É importante viver no presente? Como conseguir?
Deixamos ir-se o passado e não
hipotecamos a vida às expectativas do futuro quando nos ancoramos no ser
e não no ter, ou a algo ou alguém fora. Eu digo que a felicidade tem a
ver com a realização, e esta com a capacidade de habitarmos a realidade.
E viver em realidade é sairmos do mundo da confusão.
Na sua opinião, estamos tão confusos assim?
Temos três ilusões enormes que nos confundem:
Primeiro cremos que somos um corpo e não uma alma, quando o corpo é o instrumento da vida e se acaba com a morte.
Segundo
cremos que o sentido da vida é o prazer, porém com mais prazer não há
mais felicidade, senão mais dependência.. Prazer e felicidade não são o
mesmo. Há que se consagrar o prazer à vida e não a vida ao prazer.
Terceiro ilusão é o poder; desejamos o poder infinito de viver no mundo.
E do que realmente necessitamos para viver? Será de amor, por acaso?
O amor, tão trazido e tão
levado, e tão caluniado, é uma força renovadora. O amor é magnífico
porque cria coesão. No amor tudo está vivo, como um rio que se renova a
si mesmo. No amor a gente sempre pode renovar-se, porque ordena tudo. No
amor não há usurpação, não há transferência, não há medo, não há
ressentimento, porque quando tu te ordenas, porque vives o amor, cada
coisa ocupa o seu lugar, e então se restaura a harmonia. Agora, pela
perspectiva humana, nós o assimilamos com a fraqueza, porém o amor não é
fraco.
Enfraquece-nos quando
entendemos que alguém a quem amamos não nos ama. Há uma grande confusão
na nossa cultura. Cremos que sofremos por amor, porém não é por amor, é
por paixão, que é uma variação do apego. O que habitualmente chamamos de
amor é uma droga. Tal qual se depende da cocaína, da maconha ou da
morfina, também se depende da paixão. É uma muleta para apoiar-se, em
vez de levar alguém no meu coração para libertá-lo e libertar-me. O
verdadeiro amor tem uma essência fundamental que é a liberdade, e sempre
conduz à liberdade. Mas às vezes nos sentimos atados a um amor. Se o
amor conduz à dependência é Eros. Eros é um fósforo, e quando o acendes
ele se consome rapidamente em dois minutos e já te queima o dedo.Há
amores que são assim, pura chispa. Embora essa chispa possa servir para
acender a lenha do verdadeiro amor. Quando a lenha está acesa, produz
fogo. Esse é o amor impessoal, que produz luz e calor.

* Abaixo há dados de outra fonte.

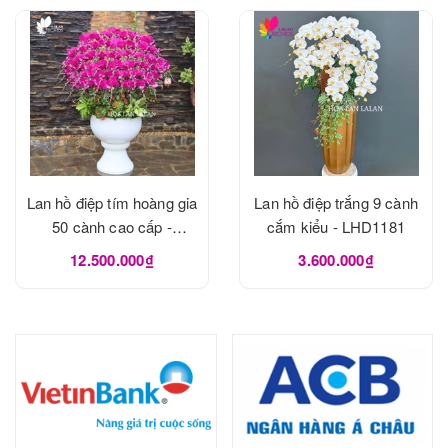
Lan hồ điệp tím hoàng gia
Lan hồ điệp trắng 9 cành
50 cành cao cấp -
cắm kiểu - LHD1181
LHD1182
12.500.000₫
3.600.000₫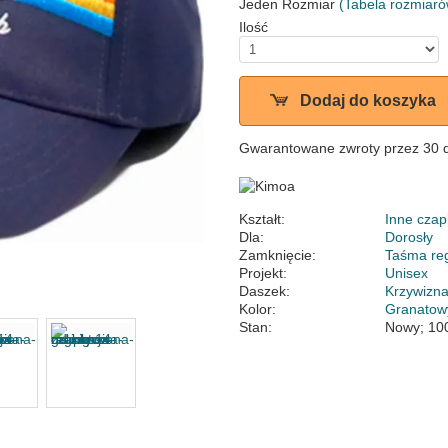
Jeden Rozmiar
(Tabela rozmiaró
Ilość
Dodaj do koszyka
Gwarantowane zwroty przez 30 
Kształt:
Inne czap
Dla:
Dorosły
Zamknięcie:
Taśma re
Projekt:
Unisex
Daszek:
Krzywizn
Kolor:
Granatow
Stan:
Nowy; 10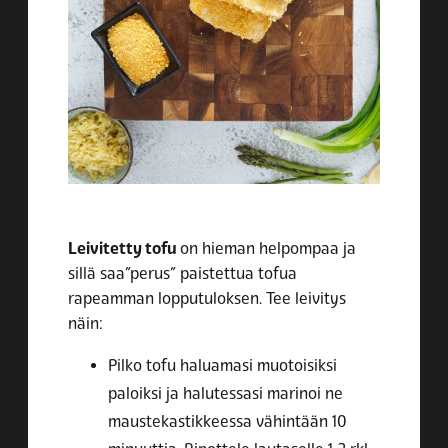
Leivitetty tofu
on hieman helpompaa ja
sillä saa”perus” paistettua tofua
rapeamman lopputuloksen. Tee leivitys
näin:
Pilko tofu haluamasi muotoisiksi
paloiksi ja halutessasi marinoi ne
maustekastikkeessa vähintään 10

Pode nos dar algum conselho para alcançarmos o amor verdadeiro?
Somente a verdade. Confia na
verdade; não tens que ser como a princesa dos sonhos do outro, não tens
que ser nem mais nem menos do que és. Tens um direito sagrado, que é o
direito de errar; tens outro, que é o direito de perdoar, porque o erro é
teu mestre. Ama-te, sê sincero contigo mesmo e leva-te em consideração.
Se tu não te queres, não vais encontrar ninguém que possa te querer.
Amor produz amor. Se te amas, vais encontrar amor. Se não, vazio. Porém
nunca busques migalhas, isso é indigno de ti. A chave então é amar-se a
si mesmo. E ao próximo como a ti mesmo. Se não te amas a ti, não amas a
Deus, nem a teu filho, porque estás apenas te apegando, estás
condicionando o outro. Aceita-te como és; não podemos transformar o que
não aceitamos, e a vida é uma corrente permanente de transformações.